Although the current technology can obtain the samples, the samples are obtained through manual operation, the whole operation process comprises a plurality of processes such as cooling, centrifuging, oscillating, sample adding, blowing and beating, the time consumption is long, an operator needs to perform timing, the whole process consumes a large amount of manpower and is long in time, and the pure manual operation can easily cause wrong conclusions due to sample errors in the operation process, so that the method cannot be an effective and rapid popularization mode and can effectively obtain the conclusions.

Therefore, there is a need for an automatic device for enriching blood-derived neurogenic exosomes, which can be effectively popularized and used, and can be popularized and used in hospitals and third-party testing centers. Prior art 2021102473743 an automation equipment of neurogenic exosome in effective enrichment blood mainly discloses automation equipment's notion, but equipment still need have concrete and feasible various schemes to the in-service use, the utility model provides an automation equipment of effective enrichment exosome to above-mentioned problem.

The utility model provides an to above-mentioned problem, provide an effective enrichment exosome's automation equipment.

SUMMERY OF THE UTILITY MODEL

In order to overcome the problem that proposes among the background art, the utility model discloses a following technical scheme:

an automated apparatus for efficiently enriching exosomes, comprising:

the upper end surface of the operating platform comprises a first area, a second area and a third area; the first area is provided with a centrifugal assembly and an oscillating assembly, and the second area is provided with a waste collection structure and a reagent storage structure; arranging a consumable material placing structure in the three zones; the lower part of the operating platform comprises a control assembly and a power supply structure, the control assembly is connected with the power supply structure through a lead, and the power supply structure is respectively connected with the centrifugal assembly and the oscillating assembly through leads;

the operation assembly comprises a liquid transferring structure and a transplanting structure, the liquid transferring structure is connected with the box body in a sliding mode, and the transplanting structure is connected with the box body in a sliding mode; the control assembly is respectively connected with the liquid transferring structure and the transplanting structure in a data mode;

the display is in data connection with the control assembly and comprises a function panel.

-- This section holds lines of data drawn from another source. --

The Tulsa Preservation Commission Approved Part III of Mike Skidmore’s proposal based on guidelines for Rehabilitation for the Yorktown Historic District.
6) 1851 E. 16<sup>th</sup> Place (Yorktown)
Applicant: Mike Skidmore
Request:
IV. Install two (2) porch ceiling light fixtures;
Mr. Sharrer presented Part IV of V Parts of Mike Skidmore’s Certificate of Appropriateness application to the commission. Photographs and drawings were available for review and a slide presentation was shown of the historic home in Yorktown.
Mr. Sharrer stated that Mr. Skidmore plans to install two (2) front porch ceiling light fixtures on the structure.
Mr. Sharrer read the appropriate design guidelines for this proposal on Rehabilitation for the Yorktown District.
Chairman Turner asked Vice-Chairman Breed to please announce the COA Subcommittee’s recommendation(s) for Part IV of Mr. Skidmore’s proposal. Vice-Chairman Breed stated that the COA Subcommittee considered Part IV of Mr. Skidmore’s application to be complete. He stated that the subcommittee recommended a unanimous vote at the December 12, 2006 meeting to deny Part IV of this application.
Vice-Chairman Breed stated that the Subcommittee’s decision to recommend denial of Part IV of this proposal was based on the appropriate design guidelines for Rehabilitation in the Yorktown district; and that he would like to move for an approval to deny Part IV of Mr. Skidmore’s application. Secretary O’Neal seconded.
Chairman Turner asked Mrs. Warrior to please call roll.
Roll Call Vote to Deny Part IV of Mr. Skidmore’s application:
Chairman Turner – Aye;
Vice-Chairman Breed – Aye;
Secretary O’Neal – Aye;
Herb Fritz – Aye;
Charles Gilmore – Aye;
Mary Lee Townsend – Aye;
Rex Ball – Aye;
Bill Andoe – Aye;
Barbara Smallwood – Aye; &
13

Further, a box body is arranged, the box body comprises a first space and a second space, the first space is positioned above the second space, the operating platform and the operating assembly are arranged in the first space, and the control assembly and the power supply structure are arranged in the second space; the display is arranged on the outer side wall of the box body.

Furthermore, one side of the box body close to the operator is a first side wall, and the opposite side of the first side wall is a second side wall; the first direction is from left to right when the operator operates, and the first area, the second area and the third area are distributed along the first direction. Such distribution conforms to experimental operating habits.

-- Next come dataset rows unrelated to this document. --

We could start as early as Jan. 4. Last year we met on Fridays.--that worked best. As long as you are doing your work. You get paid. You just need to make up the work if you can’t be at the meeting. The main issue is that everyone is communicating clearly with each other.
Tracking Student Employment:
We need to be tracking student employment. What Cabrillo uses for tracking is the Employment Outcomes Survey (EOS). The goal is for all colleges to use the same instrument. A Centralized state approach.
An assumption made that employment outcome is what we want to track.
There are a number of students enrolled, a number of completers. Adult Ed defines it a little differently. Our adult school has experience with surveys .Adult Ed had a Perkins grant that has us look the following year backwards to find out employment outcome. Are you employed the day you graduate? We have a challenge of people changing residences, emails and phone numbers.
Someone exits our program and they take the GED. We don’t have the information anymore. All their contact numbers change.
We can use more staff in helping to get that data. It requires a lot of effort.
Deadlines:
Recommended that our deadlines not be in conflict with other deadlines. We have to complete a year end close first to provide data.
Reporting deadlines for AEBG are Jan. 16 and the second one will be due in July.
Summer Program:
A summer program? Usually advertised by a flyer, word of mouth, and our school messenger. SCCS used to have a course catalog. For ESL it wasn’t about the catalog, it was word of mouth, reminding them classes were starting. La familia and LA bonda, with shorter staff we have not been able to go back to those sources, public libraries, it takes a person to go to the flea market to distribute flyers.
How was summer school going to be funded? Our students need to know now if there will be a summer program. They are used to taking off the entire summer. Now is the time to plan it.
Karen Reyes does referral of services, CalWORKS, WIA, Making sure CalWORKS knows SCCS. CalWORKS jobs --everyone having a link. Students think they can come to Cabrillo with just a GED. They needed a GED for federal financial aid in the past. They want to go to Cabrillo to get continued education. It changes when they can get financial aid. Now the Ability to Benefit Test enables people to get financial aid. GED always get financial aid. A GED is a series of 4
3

Further, the first space comprises a sealing cover, and the sealing cover is movably connected with the box body; the side wall of the box body, the sealing cover and the operation table form a closed space. The closed space can meet the requirements of a clean workbench.

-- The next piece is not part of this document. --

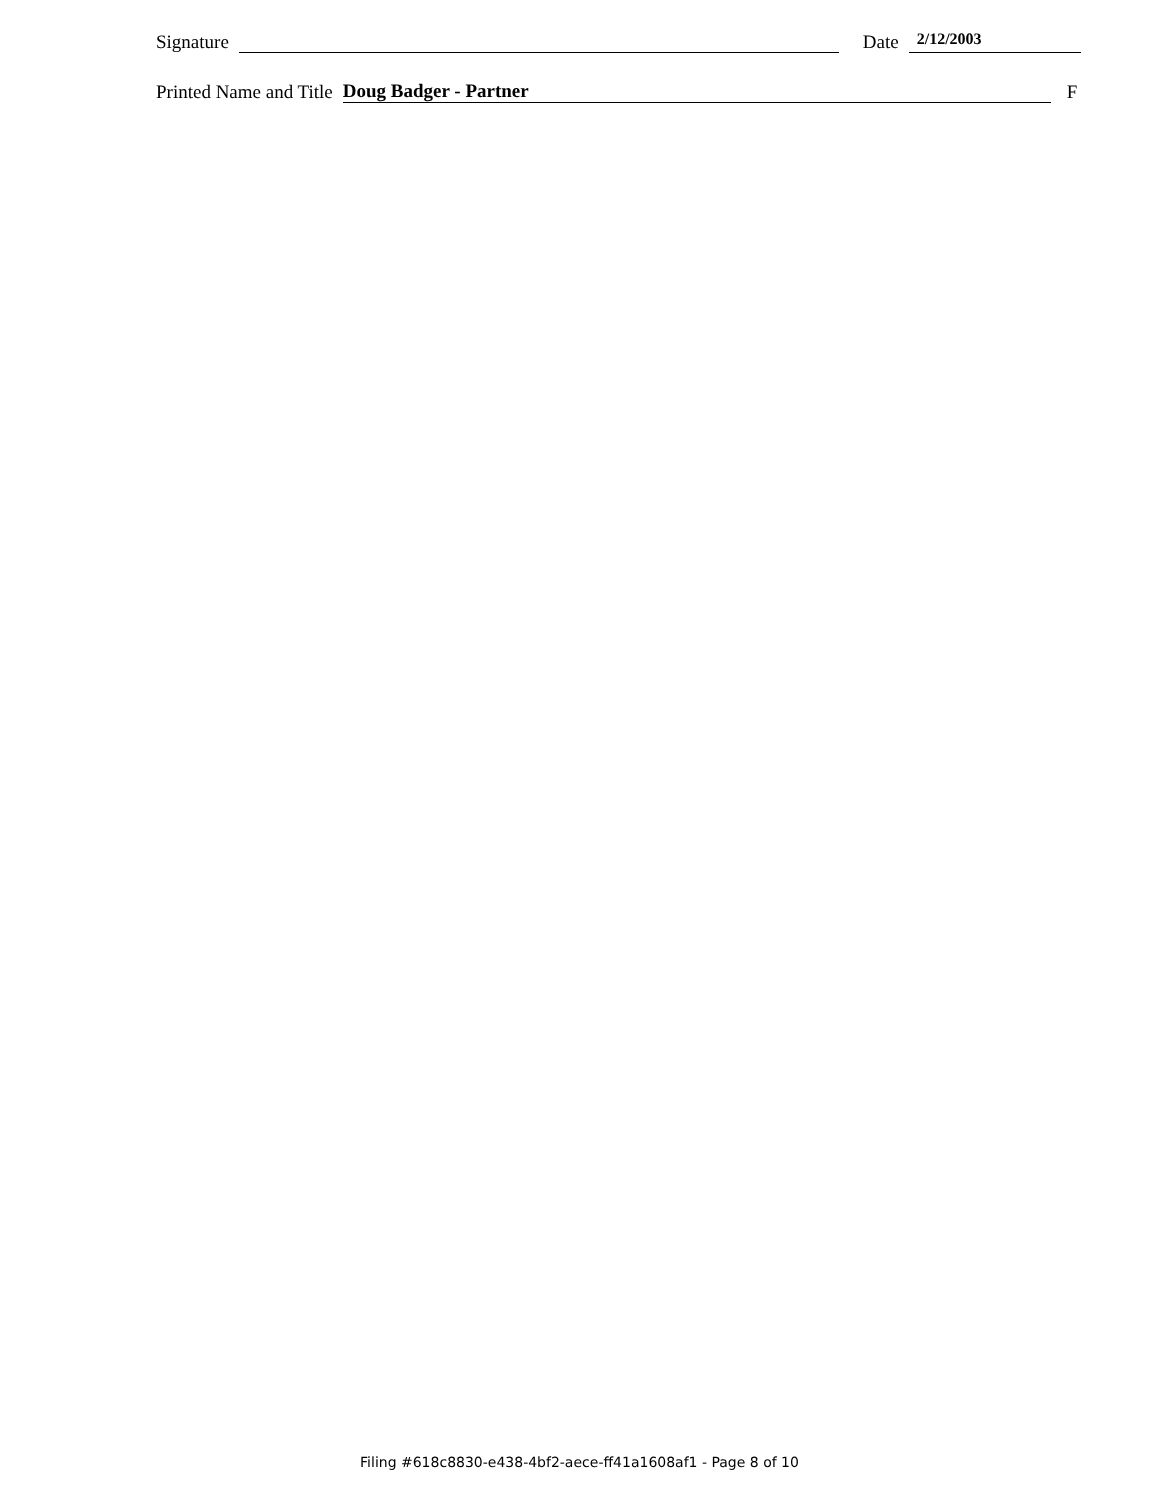Signature Date 2/12/2003
Printed Name and Title Doug Badger - Partner F
Filing #618c8830-e438-4bf2-aece-ff41a1608af1 - Page 8 of 10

Further, a first door body and a second door body are arranged on the second side wall of the box body, and both the first door body and the second door body are rotatably connected with the second side wall of the box body. The first door body and the second door body are convenient to maintain, and the interior of the box body can be maintained by opening the first door body and the second door body.

Further, the bottom of the box includes a moving assembly.

Further, the moving assembly is a universal wheel, and the universal wheel comprises a brake mechanism.

Further, the operation panel comprises a first installation cavity and a second installation cavity, the centrifugal assembly is arranged inside the first installation cavity, and the oscillating assembly is arranged inside the second installation cavity. The main body parts of the centrifugal assembly and the oscillating assembly are positioned below the operating platform, so that the occupation of the table top of the operating platform is reduced.

Further, two areas set up the centrifuging tube sample and place the structure, and the centrifuging tube sample is placed the structure and is located one side that the structure was deposited to the reagent. The centrifuge tube sample placing structure is adjacent to the reagent storing structure, so that the operation thread of sample adding/reagent adding can be reduced.

Further, consumptive material placing structure includes liquid-transfering gun head rack.

Further, the waste collection structure includes input port, collecting tube and collector, and input port sets up on the operation panel, and the collector setting is in the bottom of box, collecting tube's wherein one end intercommunication input port, the other end intercommunication collector.

Furthermore, the outer side wall of the box body comprises a supporting piece for supporting the display, one end of the supporting piece is fixedly connected with the box body, and the other end of the supporting piece is fixedly connected with the display.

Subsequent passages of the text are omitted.